EXERCISE OBJECTIVE >> Decide whether each statement below agrees with the abstract on saucer-shaped sandstone intrusions, and support each yes or no with the deciding words from that abstract. 1. Individual saucers can reach 4 km in length. 2. Conical sandstone intrusions have a horizontal segment in the centre. 3. The source of the intruded sand is well constrained in the existing literature.

BEGIN TEXT UNDER STUDY

Saucer-Shaped Sandstone Intrusions: Facts, Inferences and Unknowns (original) (raw)

Agu Fall Meeting Abstracts, 2007

Abstract

ABSTRACT Saucer-shaped and conical sandstone intrusions occur in abundance within Paleogene claystones of the North Sea Basin and within Paleogene-Neogene claystones of the Faroe-Shetland and More Basins along the NW European Atlantic Margin. The dimensions of individual saucers range from 50-300m height, 0.5-2 km width, and 0.5-4 km length, with sandstone volumes up to some 0.5 cubic kilometres. Clusters of saucers may contain composite intruded volumes up to several cubic kilometres and may form significant reservoir bodies for hydrocarbon accumulations. Conical sandstone intrusions have similar dimensions, though their width, length and volumes are limited by their downward tapering geometry with a central pointy apex, lacking a horizontal segment in the centre. Whilst their occurrence, dimensions and significance within their known host basins are no longer in doubt, virtually all the parameters relating to their genesis are poorly constrained and either inferred or declared unknown in the existing literature. These include: source of the intruded sand, timing of intrusion (both duration and age), depth of emplacement, triggering mechanism(s), relation with underlying structures and/or structures within and the rheology of the host claystones, etc. It is also largely unknown whether intrusions occurred largely synchronously or during a multitude of events within their host basins. Without a rigorous analysis of which parameters are known and which are inferred or essentially unknown, any analysis of the origin of sandstone intrusions remains speculation and may be highly misleading. This paper presents examples and highlights the facts, inferences and unknowns for each of the case studies drawn from the northern North Sea and the Faroe-Shetland Basin and summarises the implications of these uncertainties for the analysis of the origin of the intrusions.

END TEXT UNDER STUDY
BEGIN DATA EXTRACT

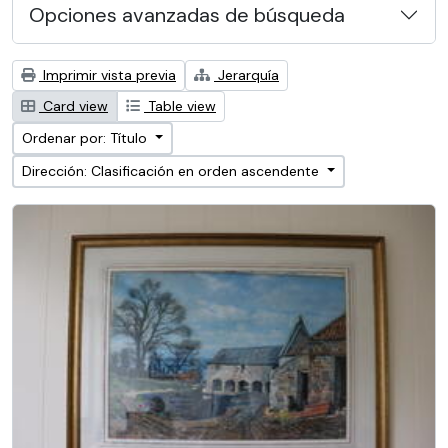
Opciones avanzadas de búsqueda
Imprimir vista previa
Jerarquía
Card view
Table view
Ordenar por: Título
Dirección: Clasificación en orden ascendente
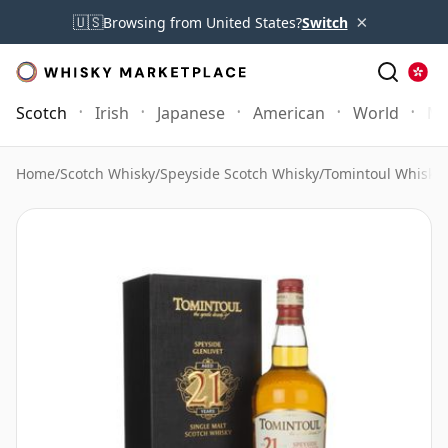
×
🇺🇸
Browsing from United States?
Switch
Scotch
Irish
Japanese
American
World
Mo
Home
/
Scotch Whisky
/
Speyside Scotch Whisky
/
Tomintoul Whisky
/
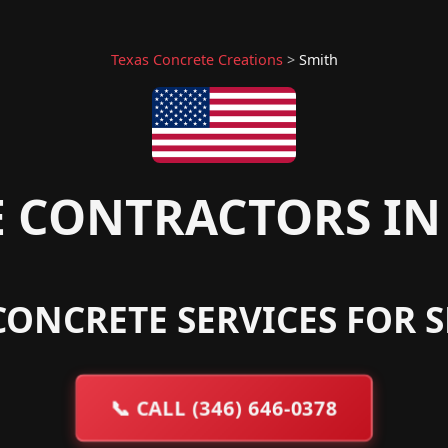
Texas Concrete Creations
>
Smith
 CONTRACTORS IN 
CONCRETE SERVICES FOR S
📞
CALL (346) 646-0378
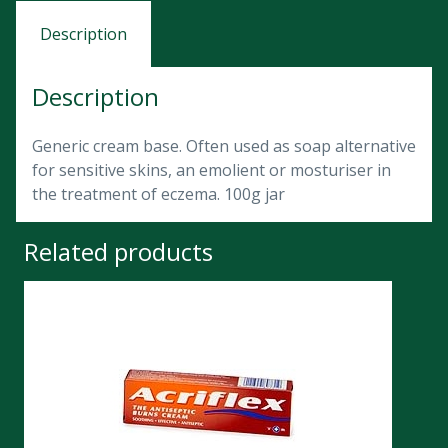
Description
Description
Generic cream base. Often used as soap alternative
for sensitive skins, an emolient or mosturiser in
the treatment of eczema. 100g jar
Related products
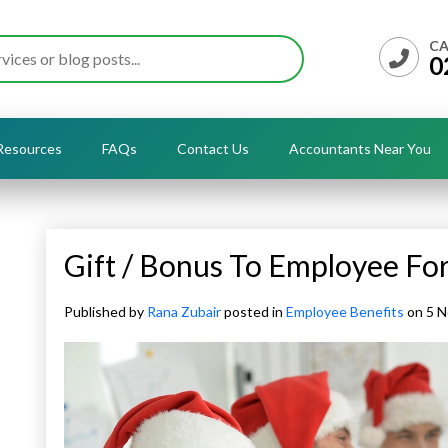
CA
0
Resources
FAQs
Contact Us
Accountants Near You
Gift / Bonus To Employee Fo
Published by
Rana Zubair
posted in
Employee Benefits
on 5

END DATA EXTRACT

OUTPUT FOR THIS TASK >>
1. Yes: "0.5-4 km length"
2. No: "lacking a horizontal segment in the centre"
3. No: "virtually all the parameters relating to their genesis are poorly constrained and either inferred or declared unknown in the existing literature. These include: source of the intruded sand"